From the same doc you site:
partition()
splits flights1
into roughly equal subsets on each worker, ensuring that all rows in a group are transfered to the same worker. The result is a party_df
, or partitioned data frame.
So, the shards you see in the result ( 166,251--170,525 rows
) are the rows split across workers, while keeping the original groups together.
Yes, the way to get the data back into the interactive session is through collect()
:
Once you have a partitioned data frame, you can operate on it with the usual dplyr verbs.
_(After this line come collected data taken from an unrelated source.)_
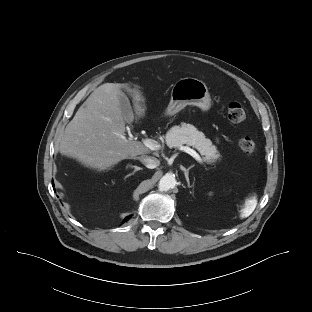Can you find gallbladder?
I'll list each match as a JSON object with an SVG mask.
<instances>
[{
	"label": "gallbladder",
	"instance_id": "1",
	"mask_svg": "<svg viewBox=\"0 0 312 312\" xmlns=\"http://www.w3.org/2000/svg\"><path fill=\"white\" fill-rule=\"evenodd\" d=\"M119 100H120V107H121L122 113L124 114V116H126L127 119H129V116L132 115L133 112H132L131 105L127 96H125L124 94H121Z\"/></svg>",
	"mask_w": 312,
	"mask_h": 312
}]
</instances>
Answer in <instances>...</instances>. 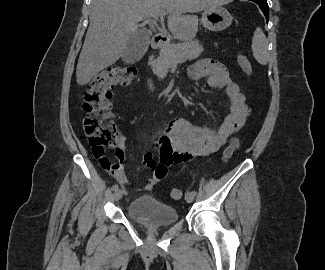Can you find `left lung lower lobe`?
Returning a JSON list of instances; mask_svg holds the SVG:
<instances>
[{"label": "left lung lower lobe", "mask_w": 325, "mask_h": 270, "mask_svg": "<svg viewBox=\"0 0 325 270\" xmlns=\"http://www.w3.org/2000/svg\"><path fill=\"white\" fill-rule=\"evenodd\" d=\"M255 3H257L260 7V9L262 10V12L264 13L267 23H268V19H269V7L267 4V0H251Z\"/></svg>", "instance_id": "obj_1"}]
</instances>
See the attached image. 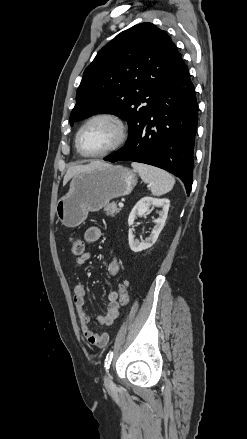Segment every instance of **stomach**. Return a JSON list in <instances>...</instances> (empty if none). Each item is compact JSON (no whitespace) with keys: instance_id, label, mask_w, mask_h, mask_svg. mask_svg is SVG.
<instances>
[{"instance_id":"1","label":"stomach","mask_w":247,"mask_h":439,"mask_svg":"<svg viewBox=\"0 0 247 439\" xmlns=\"http://www.w3.org/2000/svg\"><path fill=\"white\" fill-rule=\"evenodd\" d=\"M137 184L136 173L121 165H107L75 175L68 193L56 205V214L67 227L80 225L88 212H96L110 200L128 195Z\"/></svg>"}]
</instances>
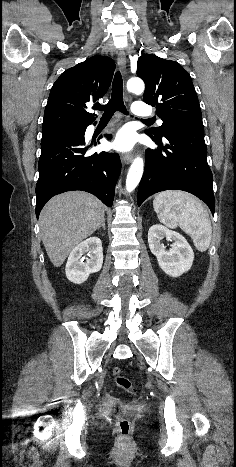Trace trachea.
Returning <instances> with one entry per match:
<instances>
[{
    "label": "trachea",
    "instance_id": "obj_1",
    "mask_svg": "<svg viewBox=\"0 0 236 467\" xmlns=\"http://www.w3.org/2000/svg\"><path fill=\"white\" fill-rule=\"evenodd\" d=\"M96 109L104 111L102 119H110L116 111H120L126 115L129 114L123 102V80L119 71L115 73L113 79L110 102L107 105L98 106ZM144 121L154 122L153 119H146Z\"/></svg>",
    "mask_w": 236,
    "mask_h": 467
}]
</instances>
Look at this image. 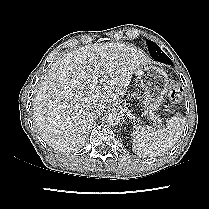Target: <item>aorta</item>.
<instances>
[{"mask_svg":"<svg viewBox=\"0 0 209 209\" xmlns=\"http://www.w3.org/2000/svg\"><path fill=\"white\" fill-rule=\"evenodd\" d=\"M105 120L110 126H117L122 122V115L120 112L112 111L105 115Z\"/></svg>","mask_w":209,"mask_h":209,"instance_id":"aorta-1","label":"aorta"}]
</instances>
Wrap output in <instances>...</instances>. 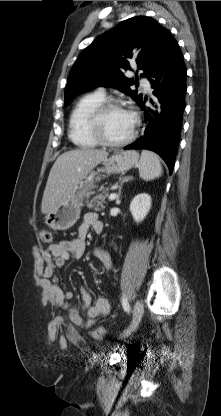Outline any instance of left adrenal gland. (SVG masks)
<instances>
[{
	"label": "left adrenal gland",
	"instance_id": "left-adrenal-gland-1",
	"mask_svg": "<svg viewBox=\"0 0 221 416\" xmlns=\"http://www.w3.org/2000/svg\"><path fill=\"white\" fill-rule=\"evenodd\" d=\"M131 179H133L132 176H124V177L119 178L120 185H119V188H118V195H117V199H116L117 201L119 200V197L121 195V190H122L123 183L128 182Z\"/></svg>",
	"mask_w": 221,
	"mask_h": 416
}]
</instances>
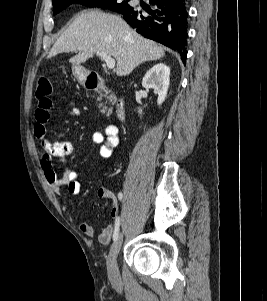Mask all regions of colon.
I'll list each match as a JSON object with an SVG mask.
<instances>
[{
  "instance_id": "1",
  "label": "colon",
  "mask_w": 267,
  "mask_h": 301,
  "mask_svg": "<svg viewBox=\"0 0 267 301\" xmlns=\"http://www.w3.org/2000/svg\"><path fill=\"white\" fill-rule=\"evenodd\" d=\"M53 87L49 79L42 77L38 81L36 95L38 98H47L52 94Z\"/></svg>"
}]
</instances>
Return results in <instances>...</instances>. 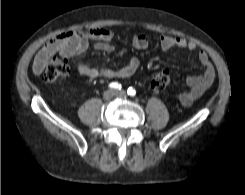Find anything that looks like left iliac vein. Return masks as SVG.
I'll return each mask as SVG.
<instances>
[{
	"mask_svg": "<svg viewBox=\"0 0 245 195\" xmlns=\"http://www.w3.org/2000/svg\"><path fill=\"white\" fill-rule=\"evenodd\" d=\"M125 92L124 91H122V90H117V91H115V95L116 96H120V97H123V96H125Z\"/></svg>",
	"mask_w": 245,
	"mask_h": 195,
	"instance_id": "4c4485c4",
	"label": "left iliac vein"
}]
</instances>
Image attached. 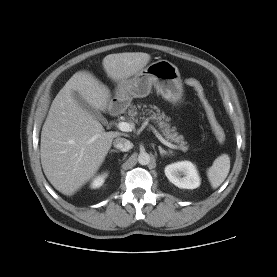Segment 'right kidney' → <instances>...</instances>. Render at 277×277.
Returning a JSON list of instances; mask_svg holds the SVG:
<instances>
[{
  "label": "right kidney",
  "instance_id": "right-kidney-1",
  "mask_svg": "<svg viewBox=\"0 0 277 277\" xmlns=\"http://www.w3.org/2000/svg\"><path fill=\"white\" fill-rule=\"evenodd\" d=\"M106 177H107V173H104V174L99 175L96 178H94L93 181L91 182V188L96 189V188L101 187L103 185Z\"/></svg>",
  "mask_w": 277,
  "mask_h": 277
}]
</instances>
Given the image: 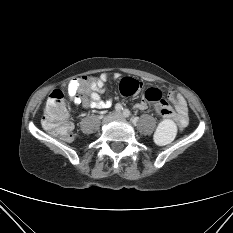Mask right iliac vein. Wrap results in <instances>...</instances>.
I'll return each mask as SVG.
<instances>
[{"label":"right iliac vein","instance_id":"right-iliac-vein-1","mask_svg":"<svg viewBox=\"0 0 233 233\" xmlns=\"http://www.w3.org/2000/svg\"><path fill=\"white\" fill-rule=\"evenodd\" d=\"M117 117V114H110L103 119V123L107 124Z\"/></svg>","mask_w":233,"mask_h":233}]
</instances>
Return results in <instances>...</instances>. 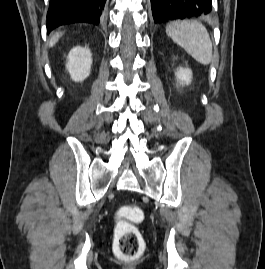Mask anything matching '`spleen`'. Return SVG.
Segmentation results:
<instances>
[{
	"label": "spleen",
	"instance_id": "obj_1",
	"mask_svg": "<svg viewBox=\"0 0 265 269\" xmlns=\"http://www.w3.org/2000/svg\"><path fill=\"white\" fill-rule=\"evenodd\" d=\"M166 34L203 65L212 60V42L205 26L195 21L172 22Z\"/></svg>",
	"mask_w": 265,
	"mask_h": 269
}]
</instances>
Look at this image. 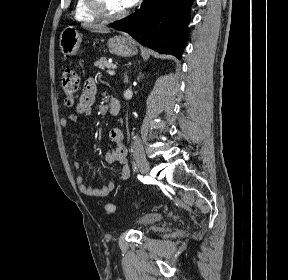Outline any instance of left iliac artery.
Returning a JSON list of instances; mask_svg holds the SVG:
<instances>
[{
    "label": "left iliac artery",
    "mask_w": 288,
    "mask_h": 280,
    "mask_svg": "<svg viewBox=\"0 0 288 280\" xmlns=\"http://www.w3.org/2000/svg\"><path fill=\"white\" fill-rule=\"evenodd\" d=\"M136 179H138V181H143V174H136Z\"/></svg>",
    "instance_id": "obj_1"
}]
</instances>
To bring the data back to the interactive process, use collect()
I'm not totally sure what you mean by this.
From looking at the source code for party_df()
, I'm not sure if you can access results of a party_df
by shard.
The order is preserved when you collect, so I guess you could literally subset the data by rows once collected:
library(multidplyr)
library(dplyr, warn.conflicts = FALSE)
library(nycflights13)
cluster <- new_cluster(2)
cluster
#> 2 session cluster [..]
flights1 <- flights %>% group_by(dest) %>% partition(cluster)
result <- flights1
result$cluster
#> 2 session cluster [..]
str(result)
#> List of 3
#> $ cluster :List of 2
#> ..$ :Classes 'r_session', 'process', 'R6' PROCESS 'R', running, pid 10764.
#>
#> ..$ :Classes 'r_session', 'process', 'R6' PROCESS 'R', running, pid 10768.
#>
#> ..- attr(*, "cleaner")=Classes 'Cleaner', 'R6' <Cleaner>
#> Public:
#> add: function (x)
#> clone: function (deep = FALSE)
#> names:
#> reset: function (x)
#> ..- attr(*, "class")= chr "multidplyr_cluster"
#> $ name : symbol _DF1
#> $ .auto_clean:<environment: 0x7f9f5f2827d0>
#> - attr(*, "class")= chr "multidplyr_party_df"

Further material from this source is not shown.